Scientific classification
- Kingdom: Animalia
- Phylum: Chordata
- Class: Actinopterygii
- Order: Cypriniformes
- Family: Leuciscidae
- Subfamily: Pogonichthyinae
- Genus: Pimephales
- Species: P. vigilax
- Binomial name: Pimephales vigilax (S. F. Baird & Girard, 1853)
- Synonyms: Ceraticthys vigilax S. F. Baird & Girard, 1853 ; Cochlognathus ornatus S. F. Baird & Girard, 1854 ; Hyborhynchus perspicuus Girard, 1856 ; Cliola velox Girard, 1856 ; Cochlognathus biguttata Cope, 1880 ; Alburnops taurocephalus O. P. Hay, 1881 ;

= Bullhead minnow =

- Authority: (S. F. Baird & Girard, 1853)
- Conservation status: LC

Species of fish

The bullhead minnow (Pimephales vigilax) is a species of freshwater ray-finned fish belonging to the family Leuciscidae, the shiners, daces and minnows.
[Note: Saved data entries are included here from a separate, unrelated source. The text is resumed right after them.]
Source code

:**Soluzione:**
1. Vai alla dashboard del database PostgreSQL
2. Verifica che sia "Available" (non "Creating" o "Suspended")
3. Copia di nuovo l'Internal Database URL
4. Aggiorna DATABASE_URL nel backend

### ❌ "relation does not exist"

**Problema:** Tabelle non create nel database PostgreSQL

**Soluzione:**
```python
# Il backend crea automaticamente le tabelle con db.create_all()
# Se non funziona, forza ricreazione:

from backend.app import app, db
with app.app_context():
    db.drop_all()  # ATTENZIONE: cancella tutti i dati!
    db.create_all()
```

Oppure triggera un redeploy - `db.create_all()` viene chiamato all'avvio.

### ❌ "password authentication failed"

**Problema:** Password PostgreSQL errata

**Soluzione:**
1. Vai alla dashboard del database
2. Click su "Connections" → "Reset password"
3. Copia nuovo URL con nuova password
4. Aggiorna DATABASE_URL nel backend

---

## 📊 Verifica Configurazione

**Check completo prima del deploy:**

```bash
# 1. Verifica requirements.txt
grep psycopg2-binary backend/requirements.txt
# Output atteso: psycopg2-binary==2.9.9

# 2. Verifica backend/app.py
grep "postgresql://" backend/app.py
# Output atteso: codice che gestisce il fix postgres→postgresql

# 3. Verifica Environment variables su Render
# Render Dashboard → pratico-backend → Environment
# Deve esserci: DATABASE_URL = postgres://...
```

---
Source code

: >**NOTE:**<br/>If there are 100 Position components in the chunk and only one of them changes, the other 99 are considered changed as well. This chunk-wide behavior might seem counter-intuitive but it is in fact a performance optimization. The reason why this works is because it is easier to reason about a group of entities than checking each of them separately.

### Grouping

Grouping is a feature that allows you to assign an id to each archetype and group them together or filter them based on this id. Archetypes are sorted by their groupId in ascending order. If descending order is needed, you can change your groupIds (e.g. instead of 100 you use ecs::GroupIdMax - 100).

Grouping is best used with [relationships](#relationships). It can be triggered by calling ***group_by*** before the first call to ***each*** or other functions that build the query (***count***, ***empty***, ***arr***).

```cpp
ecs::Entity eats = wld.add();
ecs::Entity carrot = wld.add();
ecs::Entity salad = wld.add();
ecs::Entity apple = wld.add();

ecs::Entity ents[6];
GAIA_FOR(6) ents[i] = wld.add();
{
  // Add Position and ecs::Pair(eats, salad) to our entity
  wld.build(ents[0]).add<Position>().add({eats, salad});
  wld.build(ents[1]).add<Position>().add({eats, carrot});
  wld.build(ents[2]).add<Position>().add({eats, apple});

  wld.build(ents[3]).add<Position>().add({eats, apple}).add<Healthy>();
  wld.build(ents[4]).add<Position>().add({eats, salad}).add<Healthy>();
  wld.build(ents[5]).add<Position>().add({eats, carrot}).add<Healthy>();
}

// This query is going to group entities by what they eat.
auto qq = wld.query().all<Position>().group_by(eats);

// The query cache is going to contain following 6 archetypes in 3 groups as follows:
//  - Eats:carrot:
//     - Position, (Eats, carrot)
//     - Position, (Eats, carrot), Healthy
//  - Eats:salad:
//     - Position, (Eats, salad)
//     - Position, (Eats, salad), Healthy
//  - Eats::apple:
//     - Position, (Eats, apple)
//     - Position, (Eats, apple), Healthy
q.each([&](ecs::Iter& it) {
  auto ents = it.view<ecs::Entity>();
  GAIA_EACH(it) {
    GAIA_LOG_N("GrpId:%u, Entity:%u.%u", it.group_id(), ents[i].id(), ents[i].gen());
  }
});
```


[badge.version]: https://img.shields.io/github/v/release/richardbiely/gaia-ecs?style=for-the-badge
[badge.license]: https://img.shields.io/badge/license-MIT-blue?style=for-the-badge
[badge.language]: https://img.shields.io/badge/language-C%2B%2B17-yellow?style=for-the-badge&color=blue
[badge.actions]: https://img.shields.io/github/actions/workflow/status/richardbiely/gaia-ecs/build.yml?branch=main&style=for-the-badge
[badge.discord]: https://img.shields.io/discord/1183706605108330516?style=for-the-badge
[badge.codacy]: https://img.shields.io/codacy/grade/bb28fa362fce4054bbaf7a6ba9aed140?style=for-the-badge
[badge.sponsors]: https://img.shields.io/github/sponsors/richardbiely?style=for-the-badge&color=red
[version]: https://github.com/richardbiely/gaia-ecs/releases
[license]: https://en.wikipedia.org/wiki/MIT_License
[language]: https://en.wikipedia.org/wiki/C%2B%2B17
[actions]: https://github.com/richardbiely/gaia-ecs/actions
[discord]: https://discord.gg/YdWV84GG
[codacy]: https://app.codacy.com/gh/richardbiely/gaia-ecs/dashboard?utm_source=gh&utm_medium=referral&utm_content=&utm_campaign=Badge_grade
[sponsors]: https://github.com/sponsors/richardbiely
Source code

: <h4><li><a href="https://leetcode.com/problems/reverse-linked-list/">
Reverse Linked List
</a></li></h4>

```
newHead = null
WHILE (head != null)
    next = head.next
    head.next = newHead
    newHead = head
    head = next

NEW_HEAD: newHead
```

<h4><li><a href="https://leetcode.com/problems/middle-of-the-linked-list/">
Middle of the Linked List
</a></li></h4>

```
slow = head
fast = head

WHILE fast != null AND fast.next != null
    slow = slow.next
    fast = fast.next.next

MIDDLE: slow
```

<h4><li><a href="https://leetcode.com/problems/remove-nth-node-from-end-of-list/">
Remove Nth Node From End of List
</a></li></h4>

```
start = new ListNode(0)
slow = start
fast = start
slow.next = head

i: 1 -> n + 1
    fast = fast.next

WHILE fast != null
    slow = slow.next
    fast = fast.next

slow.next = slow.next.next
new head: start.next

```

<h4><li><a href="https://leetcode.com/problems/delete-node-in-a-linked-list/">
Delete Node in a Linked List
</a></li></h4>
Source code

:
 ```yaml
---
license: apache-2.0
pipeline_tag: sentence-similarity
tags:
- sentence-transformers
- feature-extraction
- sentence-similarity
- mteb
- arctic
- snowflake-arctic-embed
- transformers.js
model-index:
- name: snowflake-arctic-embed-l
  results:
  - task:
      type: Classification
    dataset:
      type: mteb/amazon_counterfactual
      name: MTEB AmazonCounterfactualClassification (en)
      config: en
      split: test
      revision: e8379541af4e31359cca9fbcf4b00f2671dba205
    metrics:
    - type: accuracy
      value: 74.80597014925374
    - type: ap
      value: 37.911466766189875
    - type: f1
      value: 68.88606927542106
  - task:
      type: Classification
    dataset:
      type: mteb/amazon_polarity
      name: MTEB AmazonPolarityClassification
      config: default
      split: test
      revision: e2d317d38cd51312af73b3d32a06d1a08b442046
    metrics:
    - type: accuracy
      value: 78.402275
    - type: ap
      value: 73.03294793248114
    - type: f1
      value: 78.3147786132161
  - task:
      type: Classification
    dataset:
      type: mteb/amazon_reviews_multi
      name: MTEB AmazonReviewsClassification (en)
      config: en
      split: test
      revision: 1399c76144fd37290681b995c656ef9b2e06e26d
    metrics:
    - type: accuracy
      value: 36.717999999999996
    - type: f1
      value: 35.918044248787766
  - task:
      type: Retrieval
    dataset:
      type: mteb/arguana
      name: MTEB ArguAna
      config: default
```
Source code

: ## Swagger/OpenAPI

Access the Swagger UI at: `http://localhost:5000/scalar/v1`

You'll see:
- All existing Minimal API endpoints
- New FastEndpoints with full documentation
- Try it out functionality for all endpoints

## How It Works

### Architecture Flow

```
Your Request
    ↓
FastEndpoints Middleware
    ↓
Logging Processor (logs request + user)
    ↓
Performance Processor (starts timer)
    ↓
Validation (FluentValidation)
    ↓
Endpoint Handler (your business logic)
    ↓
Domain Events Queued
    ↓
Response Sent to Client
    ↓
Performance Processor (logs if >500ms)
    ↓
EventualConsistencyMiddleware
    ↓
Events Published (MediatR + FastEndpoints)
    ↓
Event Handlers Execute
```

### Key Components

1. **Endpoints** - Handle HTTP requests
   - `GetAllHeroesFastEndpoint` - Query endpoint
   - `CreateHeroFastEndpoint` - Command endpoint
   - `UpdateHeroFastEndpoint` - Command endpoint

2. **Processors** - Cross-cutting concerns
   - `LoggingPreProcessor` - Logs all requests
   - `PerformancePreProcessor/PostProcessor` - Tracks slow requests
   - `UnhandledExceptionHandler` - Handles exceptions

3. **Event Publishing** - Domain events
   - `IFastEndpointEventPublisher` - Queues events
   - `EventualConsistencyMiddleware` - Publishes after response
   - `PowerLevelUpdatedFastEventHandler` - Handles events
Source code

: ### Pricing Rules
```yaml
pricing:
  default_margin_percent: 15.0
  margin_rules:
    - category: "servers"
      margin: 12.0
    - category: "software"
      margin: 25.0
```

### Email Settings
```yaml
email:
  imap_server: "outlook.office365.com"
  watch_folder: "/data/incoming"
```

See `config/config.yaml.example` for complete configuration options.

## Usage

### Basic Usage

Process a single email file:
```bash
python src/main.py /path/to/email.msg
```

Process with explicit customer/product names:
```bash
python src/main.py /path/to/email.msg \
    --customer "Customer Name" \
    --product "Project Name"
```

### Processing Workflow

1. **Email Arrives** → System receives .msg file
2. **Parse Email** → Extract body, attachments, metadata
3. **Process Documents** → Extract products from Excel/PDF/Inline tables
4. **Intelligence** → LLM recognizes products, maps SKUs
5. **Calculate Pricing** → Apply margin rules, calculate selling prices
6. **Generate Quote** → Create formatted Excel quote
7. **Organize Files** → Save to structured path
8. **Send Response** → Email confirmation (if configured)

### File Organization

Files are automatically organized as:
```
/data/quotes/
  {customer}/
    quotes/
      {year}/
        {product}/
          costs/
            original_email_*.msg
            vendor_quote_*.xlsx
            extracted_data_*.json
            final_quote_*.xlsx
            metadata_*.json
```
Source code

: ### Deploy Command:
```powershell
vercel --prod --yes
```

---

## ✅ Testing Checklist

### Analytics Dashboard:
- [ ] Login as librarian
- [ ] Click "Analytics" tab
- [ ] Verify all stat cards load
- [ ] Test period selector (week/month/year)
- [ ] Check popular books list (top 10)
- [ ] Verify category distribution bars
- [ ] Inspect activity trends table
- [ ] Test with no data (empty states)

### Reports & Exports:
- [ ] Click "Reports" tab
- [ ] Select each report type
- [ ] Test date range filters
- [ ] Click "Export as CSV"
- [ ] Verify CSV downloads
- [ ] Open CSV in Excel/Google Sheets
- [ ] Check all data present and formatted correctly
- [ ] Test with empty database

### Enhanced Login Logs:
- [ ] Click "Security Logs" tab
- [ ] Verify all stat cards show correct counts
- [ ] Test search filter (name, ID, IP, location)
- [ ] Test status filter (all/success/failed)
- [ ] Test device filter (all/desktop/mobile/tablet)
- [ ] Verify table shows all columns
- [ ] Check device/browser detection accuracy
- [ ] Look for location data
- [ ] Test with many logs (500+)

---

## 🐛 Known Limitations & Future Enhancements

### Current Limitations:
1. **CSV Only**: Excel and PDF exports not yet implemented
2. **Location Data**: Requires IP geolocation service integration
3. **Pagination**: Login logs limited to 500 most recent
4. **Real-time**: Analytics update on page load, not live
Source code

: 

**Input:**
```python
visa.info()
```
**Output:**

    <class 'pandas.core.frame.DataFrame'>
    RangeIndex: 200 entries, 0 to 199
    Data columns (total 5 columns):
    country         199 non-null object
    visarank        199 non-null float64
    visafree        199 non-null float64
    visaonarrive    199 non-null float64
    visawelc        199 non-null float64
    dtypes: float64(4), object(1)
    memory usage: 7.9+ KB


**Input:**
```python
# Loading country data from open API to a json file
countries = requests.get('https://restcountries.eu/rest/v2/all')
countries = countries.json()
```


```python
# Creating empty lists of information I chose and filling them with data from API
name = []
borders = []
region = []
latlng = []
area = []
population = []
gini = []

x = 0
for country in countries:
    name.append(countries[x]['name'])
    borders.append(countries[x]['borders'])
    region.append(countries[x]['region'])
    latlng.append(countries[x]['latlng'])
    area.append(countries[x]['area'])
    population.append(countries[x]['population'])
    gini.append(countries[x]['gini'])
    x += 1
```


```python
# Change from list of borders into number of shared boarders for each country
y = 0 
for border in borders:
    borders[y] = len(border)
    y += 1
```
This demersal fish is native to the Mississippi River system in the United States, to tributaries of Lake Huron and Lake Michigan and to northern Mexico.

==History==
The bullhead minnow was first described by Spencer Baird and Charles Girard in 1853.

==Characteristics==
The bullhead minnow is cylindrical and small in size, with an average length of 5.7 cm and a maximum length of 9.2 cm. The males of the species are dark in color, brown, olive, or tan, with two light colored vertical lines down their side, while the females are plain in comparison. The snout is rounded. There are eight total pharyngeal teeth distributed equally bilaterally. There is a dark spot present on the anterior dorsal fin. The tail is forked with rounded ends, with a dark spot present at the fin's base at the level of the lateral line. The single dorsal fin contains eight rays, with a dark spot present anteriorly and no spine. The anal fin contains seven rays with no spine, pelvic fins are abdominal and no adipose fin is present. The pectoral fins have a dark leading edge. The lateral line dips anteriorly.

==Distribution==
The bullhead minnow is mainly located in the southern United States, in the Gulf Coast of the United States and Mississippi River Basin. It can be found in the basin of the Mobile River, as well as connected backwaters, streams and rivers. They are found more often in waters that typically have little to no movement, such as in river pools. It is one of the 324 fish species found in Tennessee. They have been introduced to the Osage River and Kansas River systems in Kansas, to the Missouri in Nebraska, the Rio Grande in New Mexico, Lake St Marys in Ohio, the James drainage in South Dakota, the Red River, Canadian River and Rio Grande in Texas and to the upper Fox River and possibly the Menomonee River in Wisconsin. They were probably introduced to these areas as bait fish carried by anglers. It has also been introduced to Utah where it occurs in two closed drainages within the Great Basin, that of the Sevier River, where it seems to have been introduced accidentally in releases of channel catfish (Ictalurus punctatus) imported from Texas in the 1950s, and of Lake Utah.

== Biology ==
The spawning season extends from the middle of May through early September. They reproduce in an egg-clustering fashion. For a mating location, the males build a nest, normally protected by rocks, tree roots or limbs, or boards, The female lays eggs on the underside of the nest's structural associate, and the male guards and oxygenates the eggs throughout spawning. The male may also clean the eggs using its special dorsal spongy pad. There is currently no known age of maturation for this fish. They live an average of three to five years. They are a bottom-living species, and feed on organisms found in the mud covering the ground.